De zegswijze drukt uit, dat de koper het risico bij een mogelijke koopovereenkomst dragen moet: eens gekocht, altijd gekocht. Volgens deze lezing dienen kopers eerst na te denken voor ze tot koop overgaan. Laat de koper dit na, dan is hij of zij aan de koop gebonden, zelfs als er achteraf nog iets mis blijkt te zijn.

De spreuk komt het beste tot uitdrukking in de onderzoeksplicht die wordt gesteld voor een beroep op dwaling. Een koper kan zich in principe niet beroepen op een onjuiste voorstelling van zaken als hij of zij niet eerst zelf onderzoek heeft verricht. Wie dit onderzoek nalaat en de billen brandt, zal op de blaren moeten zitten.

In de meeste rechtsstelsels is het uitgangspunt namelijk, "afspraak is afspraak" als de partijen ter goeder trouw zijn. De rechter zal overeenkomsten niet zo snel ontbinden om rechtsonzekerheid te vermijden die de economie schade kan toebrengen. De keerzijde is dat dit oplichting en dubieuze verkooppraktijken in de hand kan werken.

In verschillende rechtstelsels is consumentenbescherming in het leven geroepen, die althans voor consumenten het caveat emptor-beginsel enigszins kan verzwakken. Het onverkort toepassen blijkt bij gecompliceerde of gespecialiseerde producten onredelijk uit te kunnen pakken, doordat de verkoper een grote kennisvoorsprong heeft en vaak trucs kent om druk uit te oefenen of consumenten tot een overhaaste beslissing te bewegen, bijvoorbeeld bij koude acquisitie. Bij veel telemarketing en colportage is het achteraf niet te bewijzen of er misleiding of druk toegepast is. Zulke gevallen kunnen uitgezonderd worden van het caveat emptor.

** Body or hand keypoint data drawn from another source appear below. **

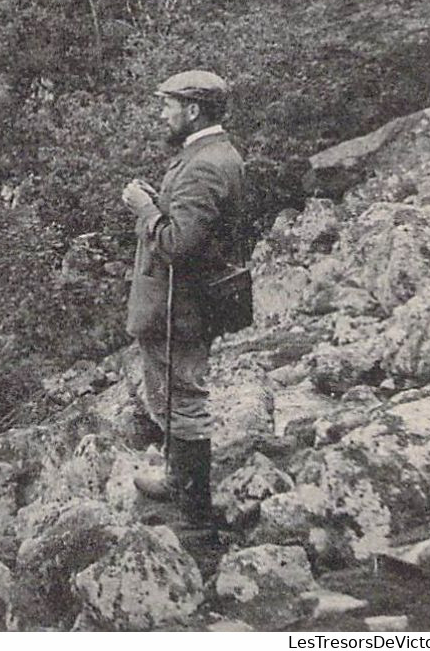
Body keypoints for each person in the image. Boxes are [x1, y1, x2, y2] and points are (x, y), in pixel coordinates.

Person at [120, 69, 249, 528]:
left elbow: (178, 245)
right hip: (181, 301)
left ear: (193, 111)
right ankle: (180, 481)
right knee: (172, 396)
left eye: (167, 106)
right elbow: (196, 226)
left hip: (182, 305)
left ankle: (195, 515)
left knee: (183, 399)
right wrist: (160, 205)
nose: (162, 115)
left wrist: (144, 209)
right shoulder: (207, 154)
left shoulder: (206, 164)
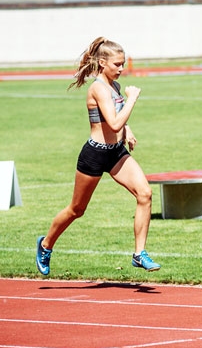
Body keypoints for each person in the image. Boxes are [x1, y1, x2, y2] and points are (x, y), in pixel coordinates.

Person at [36, 37, 160, 275]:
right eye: (117, 64)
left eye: (123, 64)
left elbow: (113, 119)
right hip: (94, 155)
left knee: (145, 193)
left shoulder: (113, 85)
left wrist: (128, 130)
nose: (122, 69)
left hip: (115, 153)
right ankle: (45, 245)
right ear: (102, 63)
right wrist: (133, 99)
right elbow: (113, 123)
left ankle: (139, 254)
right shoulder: (98, 88)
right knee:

Zo'n uitzondering geldt in elk geval wanneer goede trouw aantoonbaar ontbreekt bij een van de partijen in een overeenkomst.

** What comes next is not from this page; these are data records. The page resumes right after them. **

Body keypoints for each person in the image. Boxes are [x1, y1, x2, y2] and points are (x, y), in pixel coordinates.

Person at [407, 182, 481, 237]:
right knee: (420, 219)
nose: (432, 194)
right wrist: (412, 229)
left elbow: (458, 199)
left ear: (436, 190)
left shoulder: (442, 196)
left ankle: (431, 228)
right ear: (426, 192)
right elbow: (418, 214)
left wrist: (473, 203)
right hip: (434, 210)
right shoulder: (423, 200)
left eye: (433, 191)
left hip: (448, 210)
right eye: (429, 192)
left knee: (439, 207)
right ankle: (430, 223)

Miljarden-affaires[bewerken | brontekst bewerken]

Onethisch handelen of het achterhouden van informatie is niet per se in strijd met de wet; bedrijven genieten nauwelijks bescherming tegen het caveat, het is aan hen om zich niet met een kluitje in het riet te laten sturen. Erik Wilders, de kasbeheerder van de Nederlandse Staat, attendeerde woningcorporaties daar in 2006 op met de woorden: Houd het simpel en pas op, u zwemt tussen de haaien![1][2] Toch speelde dit woningcorporatie Vestia parten bij wat in 2012 bekend werd als de Vestia-affaire: Vestia had te weinig zicht op de gevaren bij het afdekken van renterisico's met derivaten. In 2015 stelde Joris Luyendijk in zijn boek Dit kan niet waar zijn : Onder bankiers dat gemeenten, woningcorporaties, bedrijven en kleinere banken in heel Europa catastrofale verliezen hadden geleden door de financiële diensten van Londense zakenbanken. Overigens speelden bij Vestia ook Nederlandse banken een grote rol.

Ook in rogue traderschandalen zoals rond Nick Leeson houdt het caveat emptor-principe stand, ook al was op de omstandigheden rond de koop wel wat aan te merken: de financiële producten waren rechtsgeldig verkocht.

Cultuur[bewerken | brontekst bewerken]

In Liar’s Poker, het semi-autobiografische boek van Michael Lewis uit 1989, speelt dit begrip een grote rol bij het roekeloos handelen door beurshandelaren ten koste van hun klanten. Ook de film Margin Call laat goed de beperkte rechtsbescherming van kopers zien in deze juridische setting.